Aurora Rising (The Aurora Cycle #1)(55)
“I haven’t heard that one before,” she admits, keeping her voice low. “What’s it mean?”
“It means yes, we can trust him.”
That was meant to be the whole of my answer, but she just looks at me, expectant. Trust a Face to want to learn something new when they should be focusing on naptime.
With a sigh, I try my best to explain. “You know we live underground on Trask because of the wind, right? It carries microscopic shards of stone. Get enough in your lungs, it’ll kill you.”
“So the seals on your den help keep it out?” she supposes.
“Right. When you build a new home, your family comes around to make the seals that go around the edges of your door out of peta mud. It’s a whole ceremony, and it’s a gesture of trust. Everybody gets their hands on it.”
“I get it,” she murmurs. “You’re showing your family that you trust them by letting them make the seals. If they didn’t do a good job …”
“Right, you’d die. So, you build strong seals, then you close the door and fight behind it, if you have to. Dariel won’t cross us because he’s family.” I smirk. “That, and my grandmas are pretty scary ladies.”
She’s quiet a moment, and her whisper is gentle. “It must be hard, being away from family.”
I snort. “For me? Not really. I got sent away from most of them early.”
She looks like she doesn’t quite buy it, but she lets it go.
“Get some rest,” she offers. “I’ll stay up and watch for a while.”
The squad is busy claiming their spots—everyone is pretty wrecked after the fight on Sagan, then Bellerophon, then the Fold here. Kal’s big frame is in the top bunk, Auri and Zila are curled up together in the middle. Ty’s on the floor—looks like our noble leader is planning to sleep sitting up against the wall, which I’m sure he won’t regret at all later on. Cat’s opposite, still looking sore she missed out on the brawl.

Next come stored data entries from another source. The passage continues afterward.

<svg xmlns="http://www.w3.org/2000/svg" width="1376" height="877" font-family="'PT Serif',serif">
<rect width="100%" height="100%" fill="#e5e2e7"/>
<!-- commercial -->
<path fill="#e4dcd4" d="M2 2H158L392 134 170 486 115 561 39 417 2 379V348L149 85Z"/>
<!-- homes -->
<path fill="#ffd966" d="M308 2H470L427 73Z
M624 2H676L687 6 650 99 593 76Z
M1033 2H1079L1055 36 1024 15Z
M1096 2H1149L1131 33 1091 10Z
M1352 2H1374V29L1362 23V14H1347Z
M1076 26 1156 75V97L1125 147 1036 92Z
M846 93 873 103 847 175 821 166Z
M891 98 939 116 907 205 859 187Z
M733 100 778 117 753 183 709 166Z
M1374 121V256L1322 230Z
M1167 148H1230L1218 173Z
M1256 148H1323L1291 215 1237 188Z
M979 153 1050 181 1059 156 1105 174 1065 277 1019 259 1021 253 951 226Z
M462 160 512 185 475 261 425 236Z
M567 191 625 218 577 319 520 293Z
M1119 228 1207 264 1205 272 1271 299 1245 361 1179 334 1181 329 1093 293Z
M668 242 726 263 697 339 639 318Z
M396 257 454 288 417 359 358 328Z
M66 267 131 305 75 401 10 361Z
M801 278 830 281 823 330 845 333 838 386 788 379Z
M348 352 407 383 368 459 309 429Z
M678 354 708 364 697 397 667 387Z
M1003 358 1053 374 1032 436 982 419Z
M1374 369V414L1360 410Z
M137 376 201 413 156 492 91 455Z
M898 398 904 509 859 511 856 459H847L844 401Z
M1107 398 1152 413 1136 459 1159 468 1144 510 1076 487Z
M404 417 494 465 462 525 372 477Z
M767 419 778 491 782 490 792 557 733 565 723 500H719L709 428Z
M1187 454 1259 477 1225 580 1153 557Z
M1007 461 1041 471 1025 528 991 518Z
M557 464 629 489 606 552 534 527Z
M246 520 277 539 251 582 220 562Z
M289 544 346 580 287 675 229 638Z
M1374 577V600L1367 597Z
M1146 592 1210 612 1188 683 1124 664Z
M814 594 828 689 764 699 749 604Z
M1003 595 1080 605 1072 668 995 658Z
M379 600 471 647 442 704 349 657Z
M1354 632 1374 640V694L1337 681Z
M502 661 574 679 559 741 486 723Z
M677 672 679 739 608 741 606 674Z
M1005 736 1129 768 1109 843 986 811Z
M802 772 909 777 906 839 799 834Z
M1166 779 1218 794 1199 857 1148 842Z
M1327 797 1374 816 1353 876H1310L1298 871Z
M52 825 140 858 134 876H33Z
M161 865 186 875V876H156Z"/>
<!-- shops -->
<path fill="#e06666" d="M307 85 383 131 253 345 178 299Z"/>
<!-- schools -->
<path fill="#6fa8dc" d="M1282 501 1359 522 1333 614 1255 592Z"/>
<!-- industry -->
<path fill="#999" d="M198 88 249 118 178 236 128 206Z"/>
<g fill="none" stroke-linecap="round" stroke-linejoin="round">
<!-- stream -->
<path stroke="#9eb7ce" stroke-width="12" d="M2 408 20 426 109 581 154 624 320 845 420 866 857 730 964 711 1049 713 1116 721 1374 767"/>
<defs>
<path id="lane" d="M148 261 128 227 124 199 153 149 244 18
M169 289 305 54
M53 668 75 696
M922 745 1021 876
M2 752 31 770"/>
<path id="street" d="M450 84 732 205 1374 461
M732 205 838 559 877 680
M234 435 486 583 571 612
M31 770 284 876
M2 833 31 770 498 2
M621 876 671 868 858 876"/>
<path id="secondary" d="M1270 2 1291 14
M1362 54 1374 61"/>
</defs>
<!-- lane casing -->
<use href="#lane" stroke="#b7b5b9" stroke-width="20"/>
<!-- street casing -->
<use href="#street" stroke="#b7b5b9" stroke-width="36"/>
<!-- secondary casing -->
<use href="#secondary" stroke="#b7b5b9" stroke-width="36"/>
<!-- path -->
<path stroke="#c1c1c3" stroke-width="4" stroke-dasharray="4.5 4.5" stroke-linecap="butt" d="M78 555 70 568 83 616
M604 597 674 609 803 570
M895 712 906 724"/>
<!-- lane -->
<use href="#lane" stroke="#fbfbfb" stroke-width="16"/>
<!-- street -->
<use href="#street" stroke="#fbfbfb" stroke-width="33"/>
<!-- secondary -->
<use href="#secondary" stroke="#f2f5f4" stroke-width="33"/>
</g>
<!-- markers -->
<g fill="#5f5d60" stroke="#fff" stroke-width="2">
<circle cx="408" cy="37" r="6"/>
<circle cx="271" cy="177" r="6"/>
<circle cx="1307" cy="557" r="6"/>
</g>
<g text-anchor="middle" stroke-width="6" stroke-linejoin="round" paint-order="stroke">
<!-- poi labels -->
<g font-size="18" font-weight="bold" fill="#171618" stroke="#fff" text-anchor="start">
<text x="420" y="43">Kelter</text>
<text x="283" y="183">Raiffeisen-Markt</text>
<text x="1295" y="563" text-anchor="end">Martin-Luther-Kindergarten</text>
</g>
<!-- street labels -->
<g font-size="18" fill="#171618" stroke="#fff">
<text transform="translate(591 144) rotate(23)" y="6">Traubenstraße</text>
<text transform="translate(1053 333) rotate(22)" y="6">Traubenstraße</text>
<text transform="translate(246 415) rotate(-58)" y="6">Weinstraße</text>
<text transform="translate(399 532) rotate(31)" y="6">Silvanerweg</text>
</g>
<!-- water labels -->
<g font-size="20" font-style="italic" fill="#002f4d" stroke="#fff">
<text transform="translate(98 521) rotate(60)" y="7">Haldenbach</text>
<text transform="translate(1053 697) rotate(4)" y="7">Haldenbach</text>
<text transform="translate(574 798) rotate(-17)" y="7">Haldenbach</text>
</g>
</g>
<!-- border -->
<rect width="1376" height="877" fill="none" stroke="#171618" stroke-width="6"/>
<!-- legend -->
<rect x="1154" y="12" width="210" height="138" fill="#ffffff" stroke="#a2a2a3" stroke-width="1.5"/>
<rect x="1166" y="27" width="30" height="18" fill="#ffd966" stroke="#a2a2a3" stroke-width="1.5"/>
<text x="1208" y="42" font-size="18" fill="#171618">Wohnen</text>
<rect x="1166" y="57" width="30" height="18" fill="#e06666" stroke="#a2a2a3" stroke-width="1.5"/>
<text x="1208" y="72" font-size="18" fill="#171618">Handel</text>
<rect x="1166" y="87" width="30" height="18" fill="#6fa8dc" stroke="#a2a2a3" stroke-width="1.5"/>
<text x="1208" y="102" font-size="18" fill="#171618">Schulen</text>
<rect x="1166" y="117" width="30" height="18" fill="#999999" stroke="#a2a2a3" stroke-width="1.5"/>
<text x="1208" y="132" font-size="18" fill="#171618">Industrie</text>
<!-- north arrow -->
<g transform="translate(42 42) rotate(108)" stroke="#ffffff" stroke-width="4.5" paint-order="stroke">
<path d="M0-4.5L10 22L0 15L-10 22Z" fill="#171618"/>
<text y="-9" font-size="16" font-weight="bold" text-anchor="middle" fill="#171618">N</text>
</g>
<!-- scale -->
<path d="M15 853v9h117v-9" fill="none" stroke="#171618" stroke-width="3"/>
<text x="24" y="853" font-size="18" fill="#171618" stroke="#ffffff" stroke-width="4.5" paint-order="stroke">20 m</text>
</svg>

Scarlett and I both know I’m going to need the bottom bunk, so I wordlessly hand her the pillow and blanket, and she settles on the floor near her brother. I bed down on the mattress, staring at Aurora’s boots where they hang over the edge of the bunk above me. From the glow on the ceiling, I can tell she’s plugged into her secondhand Uniglass again, eating up info as fast as she can read.
She’s such a little thing. No bigger than Zila. Nothing about her hints at the trouble she spells for all of us. Except, you know, when her eye starts glowing.

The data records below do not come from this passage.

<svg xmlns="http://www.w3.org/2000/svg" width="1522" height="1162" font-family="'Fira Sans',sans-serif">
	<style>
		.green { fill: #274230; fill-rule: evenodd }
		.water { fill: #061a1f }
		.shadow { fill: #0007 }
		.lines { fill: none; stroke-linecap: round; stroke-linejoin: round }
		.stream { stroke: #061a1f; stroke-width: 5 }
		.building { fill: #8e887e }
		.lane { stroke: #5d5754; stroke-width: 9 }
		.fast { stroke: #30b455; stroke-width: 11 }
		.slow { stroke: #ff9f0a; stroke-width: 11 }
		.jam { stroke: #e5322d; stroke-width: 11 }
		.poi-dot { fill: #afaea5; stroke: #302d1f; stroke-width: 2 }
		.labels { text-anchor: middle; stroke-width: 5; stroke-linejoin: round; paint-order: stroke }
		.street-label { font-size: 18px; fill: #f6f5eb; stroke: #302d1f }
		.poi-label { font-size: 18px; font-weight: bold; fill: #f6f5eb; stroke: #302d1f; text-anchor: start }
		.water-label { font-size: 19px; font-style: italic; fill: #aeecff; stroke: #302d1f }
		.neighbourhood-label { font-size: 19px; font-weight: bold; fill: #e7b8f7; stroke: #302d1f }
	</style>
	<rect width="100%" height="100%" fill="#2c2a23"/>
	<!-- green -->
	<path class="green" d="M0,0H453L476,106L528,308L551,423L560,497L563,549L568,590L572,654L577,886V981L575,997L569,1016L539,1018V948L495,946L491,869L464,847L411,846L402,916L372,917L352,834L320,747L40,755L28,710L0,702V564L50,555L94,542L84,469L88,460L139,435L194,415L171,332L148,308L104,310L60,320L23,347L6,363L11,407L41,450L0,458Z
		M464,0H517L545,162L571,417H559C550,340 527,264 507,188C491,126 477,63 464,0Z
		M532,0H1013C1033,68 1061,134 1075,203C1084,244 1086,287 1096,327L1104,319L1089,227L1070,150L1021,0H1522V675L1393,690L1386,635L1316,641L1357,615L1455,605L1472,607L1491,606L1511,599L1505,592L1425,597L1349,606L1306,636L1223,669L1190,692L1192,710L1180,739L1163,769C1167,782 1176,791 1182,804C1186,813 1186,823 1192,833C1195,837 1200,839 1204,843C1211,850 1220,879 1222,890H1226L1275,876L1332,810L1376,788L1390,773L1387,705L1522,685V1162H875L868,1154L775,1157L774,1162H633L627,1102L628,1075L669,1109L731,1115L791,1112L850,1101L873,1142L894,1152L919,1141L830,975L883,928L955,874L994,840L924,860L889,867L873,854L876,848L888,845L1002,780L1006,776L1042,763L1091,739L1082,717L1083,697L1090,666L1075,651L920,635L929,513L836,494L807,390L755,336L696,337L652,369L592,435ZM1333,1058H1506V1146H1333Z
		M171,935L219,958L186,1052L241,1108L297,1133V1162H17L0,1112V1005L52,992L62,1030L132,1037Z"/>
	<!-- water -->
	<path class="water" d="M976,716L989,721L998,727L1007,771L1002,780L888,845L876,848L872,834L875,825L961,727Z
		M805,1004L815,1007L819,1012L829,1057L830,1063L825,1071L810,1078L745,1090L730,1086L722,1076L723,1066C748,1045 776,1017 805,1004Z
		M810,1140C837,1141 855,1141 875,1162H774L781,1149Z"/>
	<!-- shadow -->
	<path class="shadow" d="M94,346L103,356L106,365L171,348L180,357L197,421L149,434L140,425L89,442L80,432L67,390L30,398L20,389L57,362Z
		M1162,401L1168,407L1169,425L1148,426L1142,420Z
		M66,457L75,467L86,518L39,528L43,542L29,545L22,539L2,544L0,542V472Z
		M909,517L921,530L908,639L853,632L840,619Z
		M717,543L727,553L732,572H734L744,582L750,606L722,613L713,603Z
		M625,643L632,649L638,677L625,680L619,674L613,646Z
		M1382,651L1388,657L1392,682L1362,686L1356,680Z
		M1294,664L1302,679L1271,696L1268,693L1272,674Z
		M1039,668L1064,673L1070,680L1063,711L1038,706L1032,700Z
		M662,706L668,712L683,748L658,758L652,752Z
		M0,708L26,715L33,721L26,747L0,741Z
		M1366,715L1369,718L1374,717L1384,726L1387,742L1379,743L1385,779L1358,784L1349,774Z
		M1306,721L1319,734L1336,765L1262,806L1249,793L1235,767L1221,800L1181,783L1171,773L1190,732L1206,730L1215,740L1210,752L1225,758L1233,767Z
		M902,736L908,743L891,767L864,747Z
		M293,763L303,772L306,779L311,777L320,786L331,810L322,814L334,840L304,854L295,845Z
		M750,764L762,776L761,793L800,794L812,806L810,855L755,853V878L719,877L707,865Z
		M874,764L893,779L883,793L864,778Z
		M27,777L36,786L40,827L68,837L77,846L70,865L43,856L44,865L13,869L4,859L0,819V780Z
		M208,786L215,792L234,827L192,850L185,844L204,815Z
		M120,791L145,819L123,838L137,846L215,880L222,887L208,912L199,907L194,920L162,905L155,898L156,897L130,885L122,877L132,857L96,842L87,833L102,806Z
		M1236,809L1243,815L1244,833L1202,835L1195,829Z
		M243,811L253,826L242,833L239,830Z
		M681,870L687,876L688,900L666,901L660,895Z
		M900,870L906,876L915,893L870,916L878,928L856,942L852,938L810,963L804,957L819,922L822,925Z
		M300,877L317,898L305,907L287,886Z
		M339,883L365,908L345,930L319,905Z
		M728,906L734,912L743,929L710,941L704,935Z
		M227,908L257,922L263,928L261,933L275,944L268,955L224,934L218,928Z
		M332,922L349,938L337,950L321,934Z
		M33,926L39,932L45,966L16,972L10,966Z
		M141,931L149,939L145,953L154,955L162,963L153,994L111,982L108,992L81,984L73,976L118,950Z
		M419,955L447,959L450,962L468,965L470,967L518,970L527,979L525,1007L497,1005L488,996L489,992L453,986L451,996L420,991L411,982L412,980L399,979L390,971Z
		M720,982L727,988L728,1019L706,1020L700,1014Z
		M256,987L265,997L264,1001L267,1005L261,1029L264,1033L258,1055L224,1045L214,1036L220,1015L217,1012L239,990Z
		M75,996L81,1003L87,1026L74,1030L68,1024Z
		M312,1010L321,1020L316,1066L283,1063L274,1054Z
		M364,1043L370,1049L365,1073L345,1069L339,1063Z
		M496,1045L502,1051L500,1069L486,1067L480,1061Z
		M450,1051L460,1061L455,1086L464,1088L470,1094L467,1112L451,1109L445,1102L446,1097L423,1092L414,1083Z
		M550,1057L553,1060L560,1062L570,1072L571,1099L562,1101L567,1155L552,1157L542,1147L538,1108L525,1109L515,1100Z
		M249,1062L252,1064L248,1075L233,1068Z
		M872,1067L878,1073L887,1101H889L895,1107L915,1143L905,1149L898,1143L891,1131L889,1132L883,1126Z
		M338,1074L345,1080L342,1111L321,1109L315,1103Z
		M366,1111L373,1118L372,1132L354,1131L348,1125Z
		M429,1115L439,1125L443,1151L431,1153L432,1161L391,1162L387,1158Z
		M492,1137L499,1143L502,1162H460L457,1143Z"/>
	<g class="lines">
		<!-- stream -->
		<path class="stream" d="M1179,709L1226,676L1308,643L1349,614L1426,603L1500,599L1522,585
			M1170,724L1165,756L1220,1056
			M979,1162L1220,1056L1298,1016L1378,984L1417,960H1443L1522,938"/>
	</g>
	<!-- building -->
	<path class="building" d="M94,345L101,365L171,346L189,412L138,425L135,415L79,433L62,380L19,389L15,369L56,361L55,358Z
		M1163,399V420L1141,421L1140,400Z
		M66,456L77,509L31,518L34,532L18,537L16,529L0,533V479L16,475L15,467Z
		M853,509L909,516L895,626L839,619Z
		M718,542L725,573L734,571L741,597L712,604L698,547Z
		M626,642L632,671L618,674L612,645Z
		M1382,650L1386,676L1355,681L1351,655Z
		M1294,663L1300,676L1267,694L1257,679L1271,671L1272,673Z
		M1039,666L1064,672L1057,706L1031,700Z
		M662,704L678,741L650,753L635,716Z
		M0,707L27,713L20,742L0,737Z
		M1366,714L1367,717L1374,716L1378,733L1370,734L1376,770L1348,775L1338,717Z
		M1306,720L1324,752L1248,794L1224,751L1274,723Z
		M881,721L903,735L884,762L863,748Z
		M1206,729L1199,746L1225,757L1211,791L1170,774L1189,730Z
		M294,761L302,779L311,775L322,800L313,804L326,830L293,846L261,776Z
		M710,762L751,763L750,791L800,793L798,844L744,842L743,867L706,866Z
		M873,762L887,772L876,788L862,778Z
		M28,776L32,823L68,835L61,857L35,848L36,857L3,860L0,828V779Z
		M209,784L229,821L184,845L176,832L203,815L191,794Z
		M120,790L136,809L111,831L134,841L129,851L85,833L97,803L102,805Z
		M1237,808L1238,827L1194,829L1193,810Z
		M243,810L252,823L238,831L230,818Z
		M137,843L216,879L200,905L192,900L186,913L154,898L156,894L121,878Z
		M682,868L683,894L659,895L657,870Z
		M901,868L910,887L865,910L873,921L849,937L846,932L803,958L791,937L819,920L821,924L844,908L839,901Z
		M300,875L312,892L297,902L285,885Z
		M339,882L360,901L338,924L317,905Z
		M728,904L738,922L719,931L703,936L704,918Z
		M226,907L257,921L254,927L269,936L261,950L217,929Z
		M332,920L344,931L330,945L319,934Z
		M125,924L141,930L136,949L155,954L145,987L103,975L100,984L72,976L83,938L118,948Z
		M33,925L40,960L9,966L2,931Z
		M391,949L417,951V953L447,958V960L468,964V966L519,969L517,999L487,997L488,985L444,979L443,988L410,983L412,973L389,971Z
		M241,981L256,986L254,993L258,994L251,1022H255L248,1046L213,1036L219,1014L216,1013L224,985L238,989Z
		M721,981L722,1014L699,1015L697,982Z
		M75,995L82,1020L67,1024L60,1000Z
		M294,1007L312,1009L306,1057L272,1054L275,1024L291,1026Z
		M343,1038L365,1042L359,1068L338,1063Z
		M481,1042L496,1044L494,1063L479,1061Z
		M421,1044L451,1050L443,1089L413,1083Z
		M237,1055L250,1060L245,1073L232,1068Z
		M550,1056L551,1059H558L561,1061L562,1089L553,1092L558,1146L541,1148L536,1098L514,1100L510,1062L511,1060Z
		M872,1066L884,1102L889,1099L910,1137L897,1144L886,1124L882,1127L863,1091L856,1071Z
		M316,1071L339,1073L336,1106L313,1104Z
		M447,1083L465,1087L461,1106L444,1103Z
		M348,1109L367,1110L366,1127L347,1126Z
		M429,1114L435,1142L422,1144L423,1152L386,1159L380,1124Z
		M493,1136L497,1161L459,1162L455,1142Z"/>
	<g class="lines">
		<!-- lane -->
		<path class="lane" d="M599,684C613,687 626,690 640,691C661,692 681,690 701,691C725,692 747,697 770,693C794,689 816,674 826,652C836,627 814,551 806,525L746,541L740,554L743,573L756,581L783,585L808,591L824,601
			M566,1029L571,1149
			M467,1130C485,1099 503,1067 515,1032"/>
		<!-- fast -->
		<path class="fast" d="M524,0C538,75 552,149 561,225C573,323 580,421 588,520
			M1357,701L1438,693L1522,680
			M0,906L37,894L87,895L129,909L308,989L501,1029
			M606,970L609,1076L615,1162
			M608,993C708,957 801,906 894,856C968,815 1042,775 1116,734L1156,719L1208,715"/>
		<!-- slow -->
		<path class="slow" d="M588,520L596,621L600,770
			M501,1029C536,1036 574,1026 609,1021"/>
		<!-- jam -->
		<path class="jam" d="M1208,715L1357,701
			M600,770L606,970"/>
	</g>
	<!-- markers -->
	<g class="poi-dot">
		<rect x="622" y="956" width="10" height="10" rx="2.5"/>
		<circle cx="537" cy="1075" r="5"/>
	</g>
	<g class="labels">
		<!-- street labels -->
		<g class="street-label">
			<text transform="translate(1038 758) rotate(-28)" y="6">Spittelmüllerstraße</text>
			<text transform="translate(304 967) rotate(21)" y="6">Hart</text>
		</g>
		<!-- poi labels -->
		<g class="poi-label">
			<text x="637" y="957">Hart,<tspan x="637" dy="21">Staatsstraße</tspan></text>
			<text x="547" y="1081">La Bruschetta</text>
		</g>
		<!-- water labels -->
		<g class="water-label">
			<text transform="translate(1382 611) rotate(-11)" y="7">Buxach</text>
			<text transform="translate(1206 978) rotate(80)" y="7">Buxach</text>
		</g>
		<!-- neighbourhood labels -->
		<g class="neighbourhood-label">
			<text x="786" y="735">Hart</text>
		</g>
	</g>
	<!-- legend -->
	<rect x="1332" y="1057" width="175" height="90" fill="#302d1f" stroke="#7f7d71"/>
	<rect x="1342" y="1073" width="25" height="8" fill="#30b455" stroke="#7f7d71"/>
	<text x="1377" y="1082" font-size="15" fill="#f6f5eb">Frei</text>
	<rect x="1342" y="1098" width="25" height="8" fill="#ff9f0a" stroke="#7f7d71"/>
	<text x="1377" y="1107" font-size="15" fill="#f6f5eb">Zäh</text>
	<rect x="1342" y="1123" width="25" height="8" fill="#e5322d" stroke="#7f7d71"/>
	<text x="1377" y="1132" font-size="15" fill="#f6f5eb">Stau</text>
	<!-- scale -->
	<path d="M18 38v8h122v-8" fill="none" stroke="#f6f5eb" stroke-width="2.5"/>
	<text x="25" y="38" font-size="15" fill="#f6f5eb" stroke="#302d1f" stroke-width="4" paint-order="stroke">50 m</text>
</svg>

I know we’re in deep because of her. I know the smart play would just be to sell her to the GIA and pray our court-martials don’t end us in prison. But my whole life, I’ve been on the outside looking in. A problem. A burden. An aberration. Just like her. And it’s taught me to be sure of one thing.
Us outsiders gotta stick together.
I lie in the dark. Watch Scarlett watching over the rest of us. She reaches over, pulls the blanket up under Cat’s chin, tucks another around her brother. There’s something about her—under the bitchy and the sexy. Something almost maternal. Goldenboy looks after us because we’re his squad. His responsibility.
Scarlett looks after us because she cares.
She catches me watching her.
“Go to sleep, Finian,” she whispers.
I close my eyes, and let the slow breathing of my squadmates lulls me to sleep.
I dream of home, of Trask, with its red sun and sprawling city hives running deep beneath the ground. I’m topside in my dream and it’s snowing, tiny flakes spilling from the sky and covering the unforgiving white rock surface in an endless thick blanket, far as my eyes can see.
It’s the weirdest thing, though.
Last time I checked, snow isn’t supposed to be blue. …
?????
I wake up to the sound of Tyler and Cat arguing in whispers.
“I don’t care,” she hisses. “This is bloody creepy, Ty. And we’re in it up to our love pillows already. She’s a wanted fugitive. We need to turn her in.”
“We don’t even know what this is,” he points out, just as soft.
Zila’s voice comes next. “It appears to be repetitions of a single image.”
I roll over from where I’m huddled in against the wall. My major servos and muscle-weave activate immediately, though my fingers take a moment to articulate. Cranking open my eyes, I’m greeted with our grungy little room and …
Maker’s bits.
By the light of Cat’s uniglass, I see a design—the same design—daubed over and over again in the luminescent white ship paint. It’s on every grubby wall, every hatch, every crate, and it’s slowly dribbling toward the floor, where one huge version of the design takes up all the space that wasn’t needed by sleeping squad members.
It’s a figure. Humanoid. But it has only three fingers, growing longer from left to right. Its eyes are mismatched—the left one empty, the right one filled in white. And there’s a shape drawn on its chest where its heart would be.
A diamond.
Kal wakes, and Scarlett opens her eyes after a nudge from her brother. She props up on one elbow with a groan, arches her back, then freezes in place when she spots the hundreds of glowing figures now decorating our temporary home. The six of us sit and stare at the paint on the walls, or stare into each other’s eyes.